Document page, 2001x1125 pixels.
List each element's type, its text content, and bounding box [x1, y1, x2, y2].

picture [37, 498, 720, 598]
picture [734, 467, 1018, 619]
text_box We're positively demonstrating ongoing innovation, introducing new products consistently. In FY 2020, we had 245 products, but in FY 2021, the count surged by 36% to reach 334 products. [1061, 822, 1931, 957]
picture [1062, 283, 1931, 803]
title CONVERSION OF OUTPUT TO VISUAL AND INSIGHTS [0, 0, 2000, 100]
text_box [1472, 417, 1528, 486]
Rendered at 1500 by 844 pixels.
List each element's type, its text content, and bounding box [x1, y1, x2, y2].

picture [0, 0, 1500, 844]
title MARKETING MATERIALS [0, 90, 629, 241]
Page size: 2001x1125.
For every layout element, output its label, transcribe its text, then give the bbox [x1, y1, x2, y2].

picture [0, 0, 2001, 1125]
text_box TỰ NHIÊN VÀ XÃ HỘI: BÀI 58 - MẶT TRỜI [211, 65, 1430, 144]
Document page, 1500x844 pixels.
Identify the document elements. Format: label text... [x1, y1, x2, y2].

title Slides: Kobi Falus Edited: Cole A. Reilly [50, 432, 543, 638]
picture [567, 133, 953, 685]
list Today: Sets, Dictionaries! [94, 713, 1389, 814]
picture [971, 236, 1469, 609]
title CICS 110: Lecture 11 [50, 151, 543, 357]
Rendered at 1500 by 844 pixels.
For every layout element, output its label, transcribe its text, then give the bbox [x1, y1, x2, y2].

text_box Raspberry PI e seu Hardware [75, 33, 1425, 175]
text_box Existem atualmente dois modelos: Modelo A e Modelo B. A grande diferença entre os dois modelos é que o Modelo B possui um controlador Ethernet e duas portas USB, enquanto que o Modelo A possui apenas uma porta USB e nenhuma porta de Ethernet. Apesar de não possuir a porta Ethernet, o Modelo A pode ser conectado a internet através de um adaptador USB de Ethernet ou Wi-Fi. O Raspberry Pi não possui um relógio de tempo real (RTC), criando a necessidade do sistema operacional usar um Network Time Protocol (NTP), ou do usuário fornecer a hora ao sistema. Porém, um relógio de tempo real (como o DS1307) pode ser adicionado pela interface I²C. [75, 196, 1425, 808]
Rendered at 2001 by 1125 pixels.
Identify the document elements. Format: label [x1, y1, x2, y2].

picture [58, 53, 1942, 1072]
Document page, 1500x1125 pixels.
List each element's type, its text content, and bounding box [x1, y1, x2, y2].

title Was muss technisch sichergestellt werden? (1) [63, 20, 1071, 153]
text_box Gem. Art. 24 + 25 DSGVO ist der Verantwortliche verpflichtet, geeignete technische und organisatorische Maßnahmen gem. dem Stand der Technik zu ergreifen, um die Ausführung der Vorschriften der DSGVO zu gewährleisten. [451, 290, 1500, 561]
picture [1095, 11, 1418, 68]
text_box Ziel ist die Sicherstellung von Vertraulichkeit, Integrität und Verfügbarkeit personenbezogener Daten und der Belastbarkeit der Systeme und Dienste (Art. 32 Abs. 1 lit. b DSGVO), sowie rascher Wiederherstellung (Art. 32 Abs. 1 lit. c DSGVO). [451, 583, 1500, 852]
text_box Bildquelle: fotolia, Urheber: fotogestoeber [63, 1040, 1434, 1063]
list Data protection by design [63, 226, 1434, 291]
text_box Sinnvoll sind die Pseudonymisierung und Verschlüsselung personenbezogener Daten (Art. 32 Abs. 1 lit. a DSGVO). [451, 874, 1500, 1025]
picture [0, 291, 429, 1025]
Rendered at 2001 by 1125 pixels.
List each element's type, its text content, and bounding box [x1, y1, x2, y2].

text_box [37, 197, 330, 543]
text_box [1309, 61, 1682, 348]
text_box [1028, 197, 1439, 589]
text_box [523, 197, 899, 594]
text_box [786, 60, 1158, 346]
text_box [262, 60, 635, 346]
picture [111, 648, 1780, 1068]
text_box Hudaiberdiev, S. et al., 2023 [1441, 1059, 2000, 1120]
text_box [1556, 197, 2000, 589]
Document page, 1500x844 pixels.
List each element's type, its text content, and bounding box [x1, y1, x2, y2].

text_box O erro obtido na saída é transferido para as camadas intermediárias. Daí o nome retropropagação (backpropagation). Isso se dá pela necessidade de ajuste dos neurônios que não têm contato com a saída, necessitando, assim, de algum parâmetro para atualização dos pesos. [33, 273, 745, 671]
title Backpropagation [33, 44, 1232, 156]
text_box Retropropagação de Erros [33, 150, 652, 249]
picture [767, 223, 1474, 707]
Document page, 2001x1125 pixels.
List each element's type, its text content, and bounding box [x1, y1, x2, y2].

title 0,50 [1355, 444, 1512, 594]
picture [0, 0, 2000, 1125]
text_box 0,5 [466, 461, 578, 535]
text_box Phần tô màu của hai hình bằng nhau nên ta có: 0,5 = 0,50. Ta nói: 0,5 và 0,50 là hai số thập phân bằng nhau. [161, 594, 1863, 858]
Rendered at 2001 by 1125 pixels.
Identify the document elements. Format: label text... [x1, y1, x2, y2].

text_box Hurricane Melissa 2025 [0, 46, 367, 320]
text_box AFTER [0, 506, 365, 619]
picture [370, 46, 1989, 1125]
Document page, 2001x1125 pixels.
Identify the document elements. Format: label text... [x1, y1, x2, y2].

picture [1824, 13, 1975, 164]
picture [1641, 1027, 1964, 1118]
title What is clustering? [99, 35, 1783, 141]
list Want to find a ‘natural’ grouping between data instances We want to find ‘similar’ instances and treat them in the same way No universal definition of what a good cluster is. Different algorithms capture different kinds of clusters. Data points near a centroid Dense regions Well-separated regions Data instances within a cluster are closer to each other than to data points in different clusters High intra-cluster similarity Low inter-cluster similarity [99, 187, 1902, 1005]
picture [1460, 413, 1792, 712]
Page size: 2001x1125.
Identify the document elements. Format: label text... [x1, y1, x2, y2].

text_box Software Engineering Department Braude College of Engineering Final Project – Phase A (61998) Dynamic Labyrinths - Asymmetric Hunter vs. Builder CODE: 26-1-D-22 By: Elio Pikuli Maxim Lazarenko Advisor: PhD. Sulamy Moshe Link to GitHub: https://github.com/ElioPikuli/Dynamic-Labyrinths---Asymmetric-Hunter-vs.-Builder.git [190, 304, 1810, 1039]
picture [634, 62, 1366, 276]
☆ ☆ ☆
> **EXERCISE INSTRUCTIONS**: Each record above must be restated in full, word for word.

> **ANSWER TO THIS TASK**:
Document page, 2001x1125 pixels.
List each element's type, its text content, and bounding box [x1, y1, x2, y2].

picture [37, 498, 720, 598]
picture [734, 467, 1018, 619]
text_box We're positively demonstrating ongoing innovation, introducing new products consistently. In FY 2020, we had 245 products, but in FY 2021, the count surged by 36% to reach 334 products. [1061, 822, 1931, 957]
picture [1062, 283, 1931, 803]
title CONVERSION OF OUTPUT TO VISUAL AND INSIGHTS [0, 0, 2000, 100]
text_box [1472, 417, 1528, 486]
Rendered at 1500 by 844 pixels.
List each element's type, its text content, and bounding box [x1, y1, x2, y2].

picture [0, 0, 1500, 844]
title MARKETING MATERIALS [0, 90, 629, 241]
Page size: 2001x1125.
For every layout element, output its label, transcribe its text, then give the bbox [x1, y1, x2, y2].

picture [0, 0, 2001, 1125]
text_box TỰ NHIÊN VÀ XÃ HỘI: BÀI 58 - MẶT TRỜI [211, 65, 1430, 144]
Document page, 1500x844 pixels.
Identify the document elements. Format: label text... [x1, y1, x2, y2].

title Slides: Kobi Falus Edited: Cole A. Reilly [50, 432, 543, 638]
picture [567, 133, 953, 685]
list Today: Sets, Dictionaries! [94, 713, 1389, 814]
picture [971, 236, 1469, 609]
title CICS 110: Lecture 11 [50, 151, 543, 357]
Rendered at 1500 by 844 pixels.
For every layout element, output its label, transcribe its text, then give the bbox [x1, y1, x2, y2].

text_box Raspberry PI e seu Hardware [75, 33, 1425, 175]
text_box Existem atualmente dois modelos: Modelo A e Modelo B. A grande diferença entre os dois modelos é que o Modelo B possui um controlador Ethernet e duas portas USB, enquanto que o Modelo A possui apenas uma porta USB e nenhuma porta de Ethernet. Apesar de não possuir a porta Ethernet, o Modelo A pode ser conectado a internet através de um adaptador USB de Ethernet ou Wi-Fi. O Raspberry Pi não possui um relógio de tempo real (RTC), criando a necessidade do sistema operacional usar um Network Time Protocol (NTP), ou do usuário fornecer a hora ao sistema. Porém, um relógio de tempo real (como o DS1307) pode ser adicionado pela interface I²C. [75, 196, 1425, 808]
Rendered at 2001 by 1125 pixels.
Identify the document elements. Format: label [x1, y1, x2, y2].

picture [58, 53, 1942, 1072]
Document page, 1500x1125 pixels.
List each element's type, its text content, and bounding box [x1, y1, x2, y2].

title Was muss technisch sichergestellt werden? (1) [63, 20, 1071, 153]
text_box Gem. Art. 24 + 25 DSGVO ist der Verantwortliche verpflichtet, geeignete technische und organisatorische Maßnahmen gem. dem Stand der Technik zu ergreifen, um die Ausführung der Vorschriften der DSGVO zu gewährleisten. [451, 290, 1500, 561]
picture [1095, 11, 1418, 68]
text_box Ziel ist die Sicherstellung von Vertraulichkeit, Integrität und Verfügbarkeit personenbezogener Daten und der Belastbarkeit der Systeme und Dienste (Art. 32 Abs. 1 lit. b DSGVO), sowie rascher Wiederherstellung (Art. 32 Abs. 1 lit. c DSGVO). [451, 583, 1500, 852]
text_box Bildquelle: fotolia, Urheber: fotogestoeber [63, 1040, 1434, 1063]
list Data protection by design [63, 226, 1434, 291]
text_box Sinnvoll sind die Pseudonymisierung und Verschlüsselung personenbezogener Daten (Art. 32 Abs. 1 lit. a DSGVO). [451, 874, 1500, 1025]
picture [0, 291, 429, 1025]
Rendered at 2001 by 1125 pixels.
List each element's type, its text content, and bounding box [x1, y1, x2, y2].

text_box [37, 197, 330, 543]
text_box [1309, 61, 1682, 348]
text_box [1028, 197, 1439, 589]
text_box [523, 197, 899, 594]
text_box [786, 60, 1158, 346]
text_box [262, 60, 635, 346]
picture [111, 648, 1780, 1068]
text_box Hudaiberdiev, S. et al., 2023 [1441, 1059, 2000, 1120]
text_box [1556, 197, 2000, 589]
Document page, 1500x844 pixels.
List each element's type, its text content, and bounding box [x1, y1, x2, y2].

text_box O erro obtido na saída é transferido para as camadas intermediárias. Daí o nome retropropagação (backpropagation). Isso se dá pela necessidade de ajuste dos neurônios que não têm contato com a saída, necessitando, assim, de algum parâmetro para atualização dos pesos. [33, 273, 745, 671]
title Backpropagation [33, 44, 1232, 156]
text_box Retropropagação de Erros [33, 150, 652, 249]
picture [767, 223, 1474, 707]
Document page, 2001x1125 pixels.
List each element's type, its text content, and bounding box [x1, y1, x2, y2].

title 0,50 [1355, 444, 1512, 594]
picture [0, 0, 2000, 1125]
text_box 0,5 [466, 461, 578, 535]
text_box Phần tô màu của hai hình bằng nhau nên ta có: 0,5 = 0,50. Ta nói: 0,5 và 0,50 là hai số thập phân bằng nhau. [161, 594, 1863, 858]
Rendered at 2001 by 1125 pixels.
Identify the document elements. Format: label text... [x1, y1, x2, y2].

text_box Hurricane Melissa 2025 [0, 46, 367, 320]
text_box AFTER [0, 506, 365, 619]
picture [370, 46, 1989, 1125]
Document page, 2001x1125 pixels.
Identify the document elements. Format: label text... [x1, y1, x2, y2].

picture [1824, 13, 1975, 164]
picture [1641, 1027, 1964, 1118]
title What is clustering? [99, 35, 1783, 141]
list Want to find a ‘natural’ grouping between data instances We want to find ‘similar’ instances and treat them in the same way No universal definition of what a good cluster is. Different algorithms capture different kinds of clusters. Data points near a centroid Dense regions Well-separated regions Data instances within a cluster are closer to each other than to data points in different clusters High intra-cluster similarity Low inter-cluster similarity [99, 187, 1902, 1005]
picture [1460, 413, 1792, 712]
Page size: 2001x1125.
Identify the document elements. Format: label text... [x1, y1, x2, y2].

text_box Software Engineering Department Braude College of Engineering Final Project – Phase A (61998) Dynamic Labyrinths - Asymmetric Hunter vs. Builder CODE: 26-1-D-22 By: Elio Pikuli Maxim Lazarenko Advisor: PhD. Sulamy Moshe Link to GitHub: https://github.com/ElioPikuli/Dynamic-Labyrinths---Asymmetric-Hunter-vs.-Builder.git [190, 304, 1810, 1039]
picture [634, 62, 1366, 276]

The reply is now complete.